Anak Buah Menkeu Sebut PPN 12% Tetap Berlaku per Januari 2025

JAKARTA – Staf Ahli Area Perekonomian Makro lalu Keuangan Internasional Kementerian Keuangan ( Kemenkeu ), Parjiono mengungkapkan, bahwa kenaikan Pajak Pertambahan Skor atau PPN 12% akan masih berlaku mulai Januari 2025. Menurut Parjiono, pemberlakuan nantinya akan mengecualikan beberapa kelompok warga miskin hingga pendidikan.
“Jadi kita masih di proses ke sana, artinya akan berlanjut. Tapi kalau kita lihat dari sisi, khususnya menjaga daya beli masyarakat, dalam situ kan pengecualiannya telah jelas bahwa warga miskin, kesehatan, pendidikan, juga seterusnya di dalam sana,” kata Parjiono pada Sarasehan 100 Ekonom Indonesia di dalam Jakarta, Selasa (3/12/2024).
Dalam kesempatan yang digunakan sama, Ekonom Senior Indef Aviliani menegaskan, perkataan Parjiono bahwa PPN 12% kesimpulannya akan tetap memperlihatkan diberlakukan nantinya.
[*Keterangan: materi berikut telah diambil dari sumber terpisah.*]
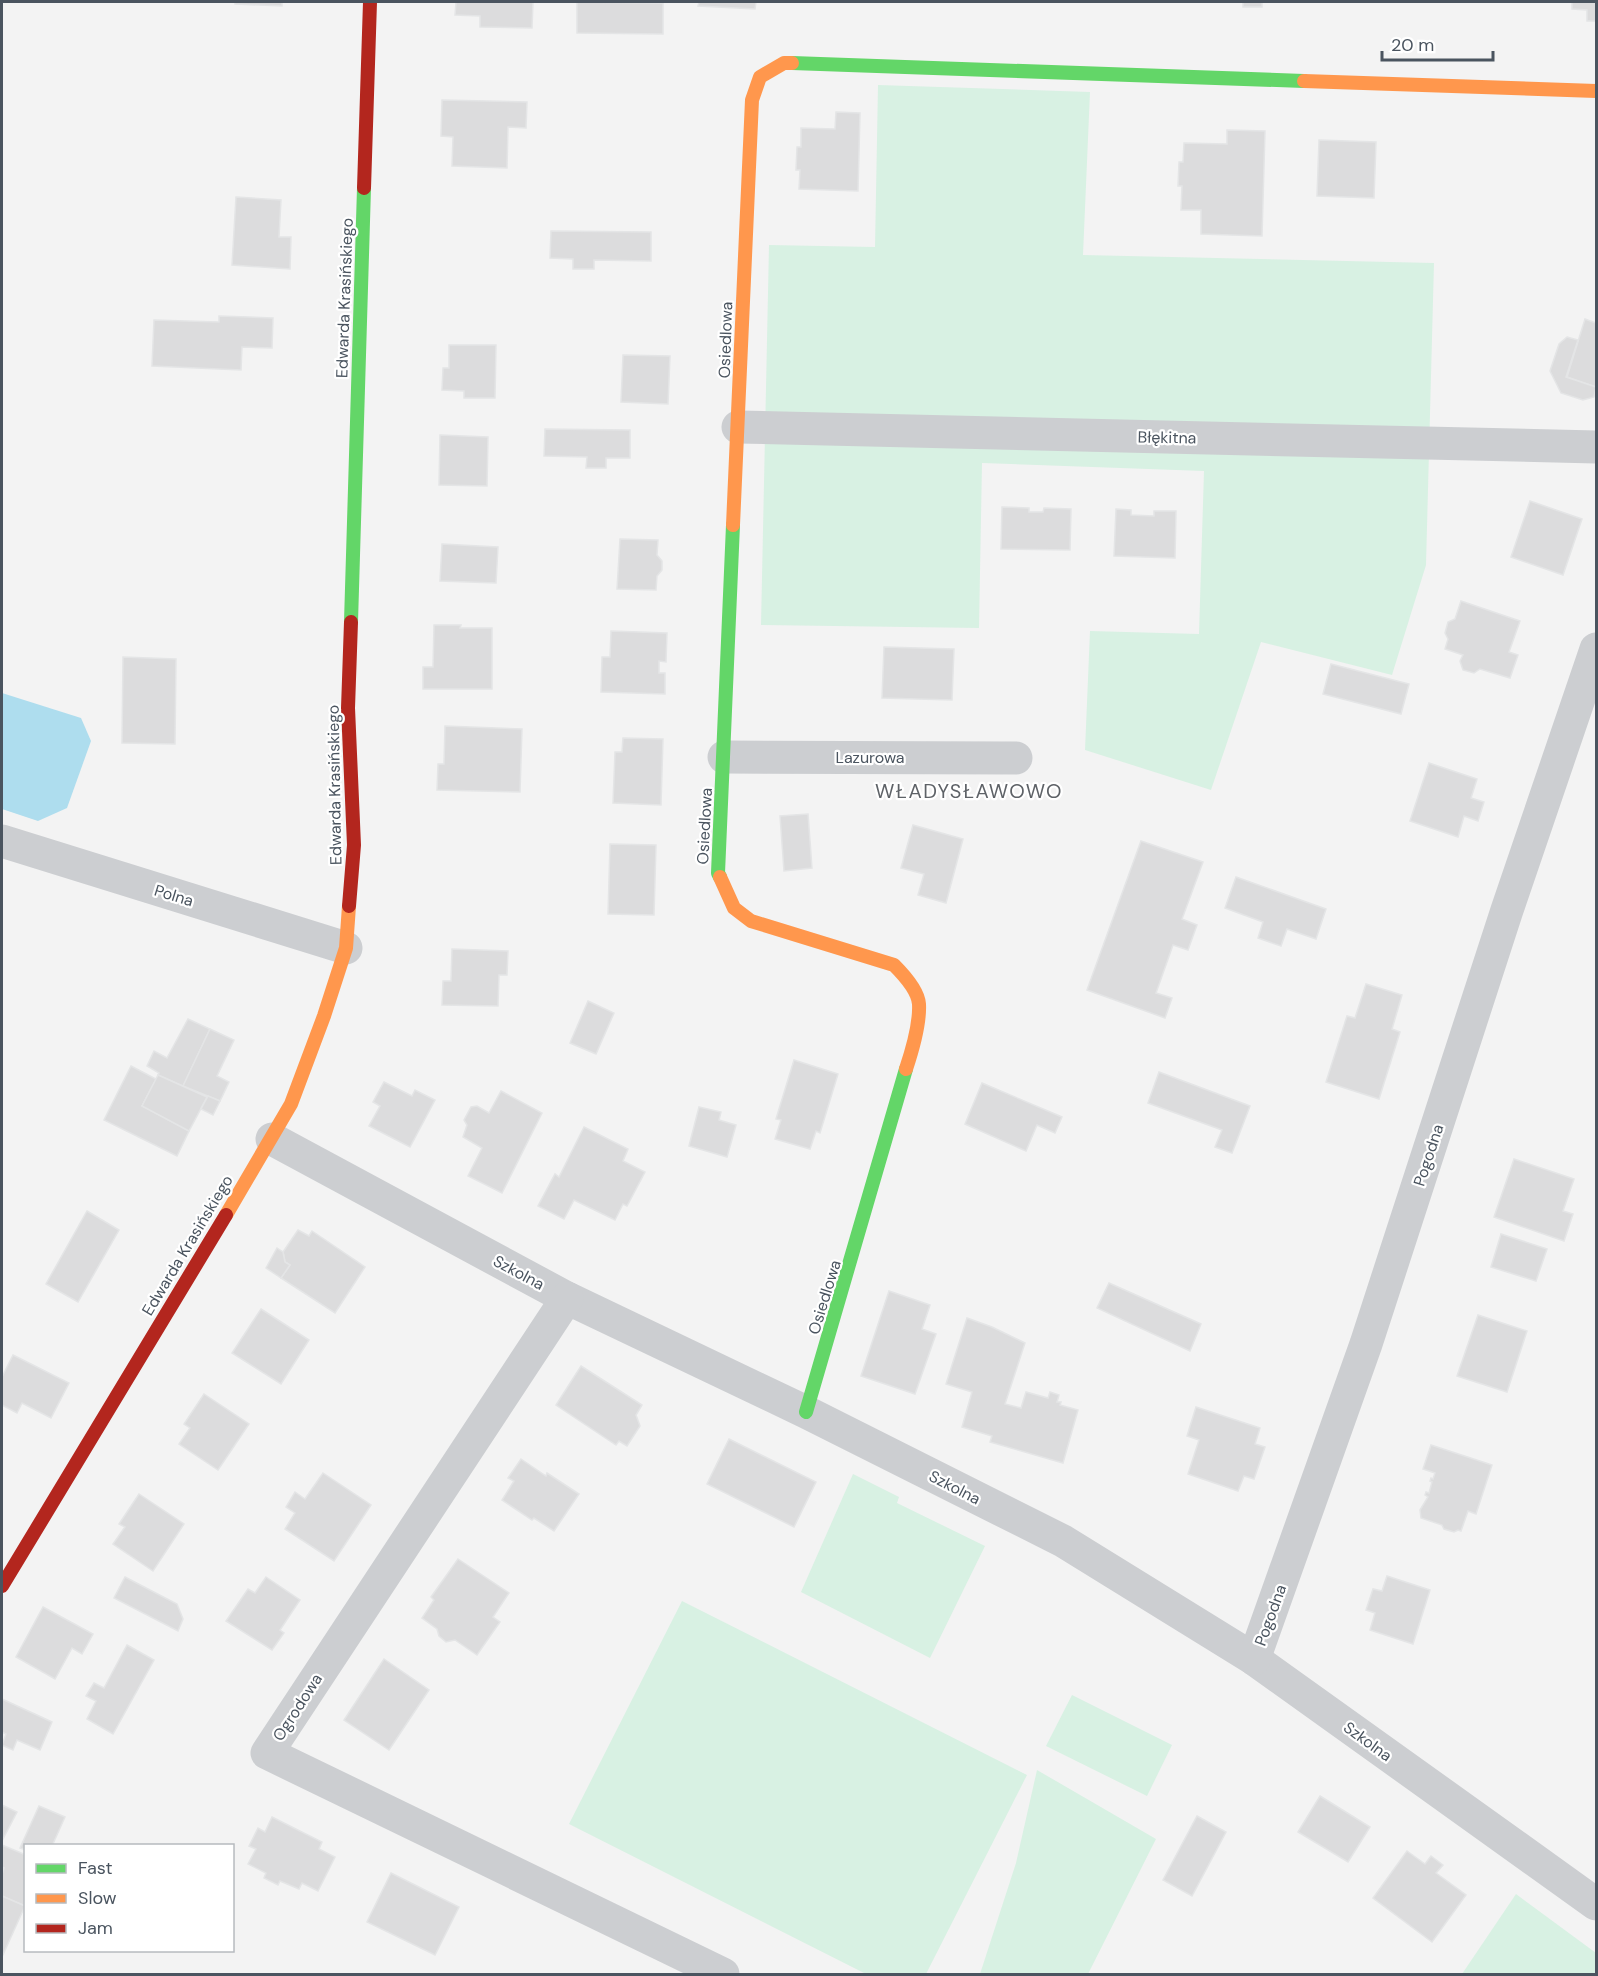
<svg xmlns="http://www.w3.org/2000/svg" width="1598" height="1976" viewBox="0 0 1598 1976" font-family="'DM Sans',sans-serif">
<style>
.green{fill:#d8f1e3}
.water{fill:#aeddee}
.building{fill:#dcdcdd;stroke:#e4e5e6;stroke-width:1.5}
.lines{fill:none;stroke-linecap:round;stroke-linejoin:round}
.street{stroke:#ccced1;stroke-width:33}
.fast{stroke:#63d668;stroke-width:14}
.slow{stroke:#ff974d;stroke-width:14}
.jam{stroke:#b3261e;stroke-width:14}
.labels{text-anchor:middle;stroke-width:4.5;stroke-linejoin:round;paint-order:stroke}
.street-label{font-size:16px;fill:#4a545f;stroke:#fff}
.quarter-label{font-size:20px;letter-spacing:1.5px;fill:#5e6267;stroke:#fff}
</style>
<rect width="100%" height="100%" fill="#f3f3f3"/>
<g class="green">
<path d="M878 85 1090 92 1083 255 1434 263 1426 565 1392 675 1261 642 1211 790 1085 750 1090 631 1199 634 1204 471 982 463 979 628 761 625 769 245 875 247Z"/>
<path d="M853 1474 899 1497 897 1503 985 1546 930 1658 801 1592Z"/>
<path d="M682 1601 1027 1775 926 1974H866L569 1824Z"/>
<path d="M1072 1695 1172 1745 1147 1796 1046 1746Z"/>
<path d="M1037 1770 1156 1839 1088 1974H980L1016 1863Z"/>
<path d="M1516 1894 1596 1953V1974H1462Z"/>
</g>
<path class="water" d="M2 693 81 718 91 741 67 808 38 821 2 809Z"/>
<g class="building">
<path d="M235 2H282V6L235 4Z"/>
<path d="M456 2H533L532 28 480 27V16L455 15Z"/>
<path d="M577 2 663 3V34L577 33Z"/>
<path d="M699 2H756L755 9 698 6Z"/>
<path d="M1233 2H1282H1262V7H1243V2Z"/>
<path d="M1572 2H1596V21H1587V10L1572 9Z"/>
<path d="M442 100 527 102 526 128 508 127 507 168 452 166 453 137 441 136Z"/>
<path d="M836 112 860 113 858 191 799 189 800 170H796L797 147H801V128L835 129Z"/>
<path d="M1227 130 1265 131 1262 236 1201 234V210H1181L1182 186H1178L1179 162H1183L1184 143 1227 144Z"/>
<path d="M1319 140 1376 142 1374 198 1317 196Z"/>
<path d="M236 197 281 200 279 237H291L290 269 232 265Z"/>
<path d="M551 231 651 232V261L594 260V269H573V259L550 258Z"/>
<path d="M219 316 273 318 272 348 242 347 241 370 152 366 154 320 219 322Z"/>
<path d="M1585 319 1596 323V387L1567 377Z"/>
<path d="M1567 337 1578 340 1566 377 1596 387 1594 397 1583 400 1561 393 1550 371 1559 344Z"/>
<path d="M449 345H496L495 398H464V391L442 390 443 368H449Z"/>
<path d="M623 355 670 356 668 404 621 402Z"/>
<path d="M545 429 630 430V458H606V468H586L587 457 544 456Z"/>
<path d="M440 435 488 437 487 486 439 485Z"/>
<path d="M1530 501 1582 519 1563 575 1511 557Z"/>
<path d="M1002 507 1029 508V512H1043L1044 508 1071 509 1070 550 1001 549Z"/>
<path d="M1116 509 1131 510V515L1154 516V511H1176L1175 558 1114 556Z"/>
<path d="M620 539 658 540 657 555 662 561V570L657 576 656 590 617 589Z"/>
<path d="M442 544 498 547 496 583 440 581Z"/>
<path d="M1461 601 1520 621 1509 652 1518 655 1510 678 1480 669 1474 673 1463 670 1460 661 1463 655 1445 649 1448 639 1445 633 1448 622 1455 619Z"/>
<path d="M434 625H461L460 628H492V689H423V667H433Z"/>
<path d="M611 631 667 633 666 662 659 661V673H665V694L601 692 602 657H610Z"/>
<path d="M884 647 954 649 952 700 882 698Z"/>
<path d="M123 657 176 659 175 744 122 743Z"/>
<path d="M1331 664 1409 684 1401 714 1323 694Z"/>
<path d="M445 726 522 729 520 792 437 790 438 764H444Z"/>
<path d="M623 738 663 739 661 805 613 803 615 752H622Z"/>
<path d="M1429 763 1477 779 1471 798 1484 802 1478 821 1464 816 1458 837 1410 821Z"/>
<path d="M808 814 812 868 784 871 780 816Z"/>
<path d="M913 825 963 839 946 903 918 895 924 874 901 868Z"/>
<path d="M1141 841 1203 862 1182 919 1197 925 1188 950 1173 945 1156 993 1172 998 1165 1018 1087 990Z"/>
<path d="M610 844 656 845 654 915 608 914Z"/>
<path d="M1236 877 1326 909 1316 939 1287 929 1281 946 1258 938 1263 922 1225 908Z"/>
<path d="M452 949 508 951 507 975H499L498 1006 442 1005 443 981H451Z"/>
<path d="M1366 984 1402 995 1392 1029 1400 1032 1379 1099 1326 1082 1347 1016 1355 1018Z"/>
<path d="M588 1001 614 1013 596 1054 570 1043Z"/>
<path d="M188 1019 210 1029 183 1086 158 1075 159 1073 147 1066 154 1051 167 1058Z"/>
<path d="M210 1029 234 1040 217 1076 229 1082 220 1101 183 1086Z"/>
<path d="M794 1060 838 1074 820 1133 816 1131 810 1149 775 1139 781 1120 776 1119Z"/>
<path d="M131 1066 156 1079 142 1106 189 1131 177 1156 104 1120Z"/>
<path d="M1159 1072 1250 1106 1232 1153 1215 1147 1222 1130 1148 1103Z"/>
<path d="M158 1075 207 1097 189 1131 142 1106Z"/>
<path d="M384 1082 412 1096 415 1090 435 1100 410 1147 369 1126 380 1106 373 1102Z"/>
<path d="M982 1083 1062 1117 1055 1133 1037 1125 1026 1151 965 1124Z"/>
<path d="M501 1091 542 1113 502 1193 468 1176 482 1148 463 1137 467 1125 464 1120 471 1107 477 1106 489 1113Z"/>
<path d="M208 1096 220 1101 213 1115 201 1109Z"/>
<path d="M699 1107 721 1112 719 1120 736 1125 727 1157 689 1146Z"/>
<path d="M584 1127 628 1149 623 1161 645 1172 627 1206 623 1204 615 1220 574 1200 564 1219 538 1206 555 1174 559 1177Z"/>
<path d="M1514 1159 1574 1179 1563 1211 1573 1214 1564 1241 1494 1217Z"/>
<path d="M87 1211 119 1230 78 1302 46 1284Z"/>
<path d="M298 1230 309 1236 312 1231 365 1267 335 1313 281 1278 290 1265 285 1262 283 1252Z"/>
<path d="M1501 1234 1547 1249 1536 1281 1491 1267Z"/>
<path d="M277 1248 283 1252 285 1262 290 1265 281 1278 266 1268Z"/>
<path d="M1109 1283 1201 1324 1190 1351 1097 1308Z"/>
<path d="M889 1291 930 1305 922 1329 936 1334 915 1394 861 1376Z"/>
<path d="M261 1309 309 1340 281 1384 232 1353Z"/>
<path d="M1478 1315 1527 1331 1507 1392 1457 1376Z"/>
<path d="M967 1318 992 1327 1025 1343 1005 1404 1021 1408 1026 1392 1048 1398 1050 1392 1059 1395 1057 1402H1061L1060 1405 1078 1410 1063 1463 990 1442 992 1436 962 1427 972 1392 946 1384Z"/>
<path d="M13 1355 69 1383 51 1418 22 1403 17 1413 2 1405V1377Z"/>
<path d="M581 1366 642 1405 636 1415 640 1426 627 1446 619 1441 616 1445 556 1405Z"/>
<path d="M204 1394 249 1424 218 1470 179 1444 190 1428 184 1424Z"/>
<path d="M1196 1407 1260 1428 1255 1444 1265 1447 1254 1479 1244 1476 1238 1491 1188 1474 1199 1440 1187 1436Z"/>
<path d="M729 1439 816 1482 794 1527 707 1484Z"/>
<path d="M1431 1445 1492 1465 1476 1514 1468 1511 1461 1531 1458 1530 1454 1532 1444 1529 1442 1525 1421 1518 1420 1510 1428 1497 1425 1495 1426 1492 1429 1493 1432 1482 1430 1481 1431 1478 1433 1479 1435 1473 1423 1469Z"/>
<path d="M521 1459 546 1476 547 1473 579 1494 554 1531 534 1518 532 1520 502 1500 514 1481 508 1478Z"/>
<path d="M323 1473 371 1505 334 1561 285 1529 295 1513 286 1507 295 1492 305 1499Z"/>
<path d="M139 1494 184 1524 153 1571 113 1544 125 1527 119 1524Z"/>
<path d="M458 1559 509 1593 493 1617 500 1622 477 1655 455 1640 446 1642 439 1636 437 1629 422 1618 434 1600 431 1597Z"/>
<path d="M1387 1576 1430 1590 1413 1644 1370 1630 1375 1613 1366 1610 1373 1589 1382 1591Z"/>
<path d="M125 1577 177 1604 183 1619 178 1631 114 1598Z"/>
<path d="M266 1577 300 1600 280 1630 284 1633 272 1650 226 1621 248 1589 255 1593Z"/>
<path d="M43 1607 93 1634 82 1654 72 1648 55 1679 16 1657Z"/>
<path d="M127 1645 154 1660 113 1734 87 1719 96 1701 86 1696 94 1683 104 1688Z"/>
<path d="M384 1659 429 1690 389 1750 344 1720Z"/>
<path d="M2 1699 52 1722 40 1750 17 1740 13 1750 2 1745 6 1734 2 1732Z"/>
<path d="M1320 1796 1370 1827 1348 1862 1298 1832Z"/>
<path d="M2 1805 17 1812 2 1841Z"/>
<path d="M39 1806 65 1817 52 1846H26V1850L20 1848Z"/>
<path d="M1197 1816 1226 1832 1192 1896 1163 1880Z"/>
<path d="M272 1817 322 1842 319 1849 335 1857 318 1891 302 1883 299 1889 280 1881 278 1885 264 1878 266 1873 248 1864 256 1849 249 1846 258 1828 265 1832Z"/>
<path d="M2 1845 26 1855 25 1906 2 1896V1874L4 1868 2 1867Z"/>
<path d="M1407 1851 1425 1864 1431 1856 1443 1865 1436 1873 1466 1895 1432 1942 1373 1898Z"/>
<path d="M391 1873 459 1907 435 1955 367 1922Z"/>
<path d="M2 1896 25 1906 2 1957Z"/>
</g>
<g class="lines">
<g class="street">
<path d="M738 427 1596 447"/>
<path d="M724 757 1016 758"/>
<path d="M2 841 346 948"/>
<path d="M272 1139 567 1298 806 1412 1063 1541 1254 1659 1596 1904"/>
<path d="M567 1298 267 1753 723 1974"/>
<path d="M1254 1659 1366 1344 1507 910 1596 649"/>
</g>
<g class="fast">
<path d="M792 63 1304 81"/>
<path d="M351 622 364 188"/>
<path d="M720 877 718 873 733 525"/>
<path d="M806 1412 906 1069"/>
</g>
<g class="slow">
<path d="M1304 81 1596 91"/>
<path d="M733 525 752 100 760 77 784 63H792"/>
<path d="M720 877 734 908 751 921 894 965C903 974 918 991 919 1004 920 1023 912 1051 906 1069"/>
<path d="M226 1215 291 1104 324 1016 346 948 349 906"/>
</g>
<g class="jam">
<path d="M364 188 370 2"/>
<path d="M349 906 354 845 348 708 351 622"/>
<path d="M2 1586 226 1215"/>
</g>
</g>
<g class="labels">
<g class="street-label">
<text transform="translate(344 298) rotate(-88)" y="6">Edwarda Krasińskiego</text>
<text transform="translate(725 340) rotate(-88)" y="6">Osiedlowa</text>
<text transform="translate(1167 437) rotate(1)" y="6">Błękitna</text>
<text x="870" y="763">Lazurowa</text>
<text transform="translate(334 785) rotate(-91)" y="6">Edwarda Krasińskiego</text>
<text transform="translate(704 826) rotate(-87)" y="6">Osiedlowa</text>
<text transform="translate(174 895) rotate(17)" y="6">Polna</text>
<text transform="translate(1428 1155) rotate(-72)" y="6">Pogodna</text>
<text transform="translate(187 1245) rotate(-59)" y="6">Edwarda Krasińskiego</text>
<text transform="translate(519 1272) rotate(28)" y="6">Szkolna</text>
<text transform="translate(824 1297) rotate(-73)" y="6">Osiedlowa</text>
<text transform="translate(955 1487) rotate(27)" y="6">Szkolna</text>
<text transform="translate(1270 1615) rotate(-70)" y="6">Pogodna</text>
<text transform="translate(297 1707) rotate(-57)" y="6">Ogrodowa</text>
<text transform="translate(1368 1741) rotate(36)" y="6">Szkolna</text>
</g>
<g class="quarter-label">
<text x="969" y="798">WŁADYSŁAWOWO</text>
</g>
</g>
<rect width="1598" height="1976" fill="none" stroke="#4a545f" stroke-width="6"/>
<rect x="24" y="1844" width="210" height="108" fill="#ffffff" stroke="#b7bbbf" stroke-width="1.5"/>
<rect x="36" y="1864" width="30" height="9" fill="#63d668" stroke="#b7bbbf" stroke-width="1.5"/>
<text x="78" y="1874" font-size="18" fill="#4a545f">Fast</text>
<rect x="36" y="1894" width="30" height="9" fill="#ff974d" stroke="#b7bbbf" stroke-width="1.5"/>
<text x="78" y="1904" font-size="18" fill="#4a545f">Slow</text>
<rect x="36" y="1924" width="30" height="9" fill="#b3261e" stroke="#b7bbbf" stroke-width="1.5"/>
<text x="78" y="1934" font-size="18" fill="#4a545f">Jam</text>
<path d="M1382 51v9h111v-9" fill="none" stroke="#4a545f" stroke-width="3"/>
<text x="1391" y="51" font-size="18" fill="#4a545f" stroke="#ffffff" stroke-width="4.5" paint-order="stroke">20 m</text>
</svg>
Hal ini dikarenakan akan berimbang dari yang mana menerima lalu memberikan pajak.
Parjiono lantas menyampaikan keberadaan subsidi akan menjadi jaring pengaman. Terkait insentif perpajakan, menurut Parjiono justru lebih tinggi banyak dinikmati kelas menengah atas.
“Kan daya beli jadi salah satu prioritas, kita perkuat juga subsidi jaring pengaman. Kalau kita lihat juga insentif perpajakan, kan yang lebih banyak berbagai menikmati kan kelas menengah atas,” kata dia.
Belum lama ini, Direktur Penyuluhan, Pelayanan, serta Hubungan Publik Direktorat Jenderal Pajak (DJP), Dwi Astuti mengatakan, baiknya penduduk mengawasi penyesuaian tarif PPN dari dua hal, yaitu tiada semua barang atau jasa terkena pajak serta hasil akhir pajaknya.
“Terkait penyesuaian tarif PPN mohon tak semata-mata dilihat dari kenaikannya, tapi harus dilihat dari dua hal,” kata Dwi untuk MNC Portal.
DJP menegaskan, barang juga jasa yang tersebut dibutuhkan rakyat banyak seperti barang permintaan pokok terdiri dari beras, gabah, jagung, sagu, kedelai, garam, daging, telur, susu, buah-buahan lalu sayur-sayuran dan juga jasa pelayanan kesehatan, jasa pelayanan sosial, jasa keuangan, jasa asuransi, jasa pendidikan, jasa transportasi umum, lalu jasa ketenagakerjaan, dibebaskan dari pengenaan PPN, artinya permintaan rakyat berbagai tidak ada terpengaruh oleh kebijakan ini.
Kedua adalah hasil dari kebijakan penyesuaian tarif PPN akan kembali untuk rakyat pada berbagai bentuk, yaitu Bantuan Langsung Tunai (BLT), Inisiatif Keluarga Harapan (PKH), Kartu Sembako, Rencana Indonesia Terampil (PIP) juga Kartu Indonesia Terampil (KIP) Kuliah, subsidi listrik, subsidi LPG 3 kg, subsidi BBM, dan juga subsidi pupuk.
“Pada tahun 2023 pemerintah mengucurkan dana sebesar Rp269,59 triliun untuk bantuan sosial kemudian subsidi,” ungkap Dwi.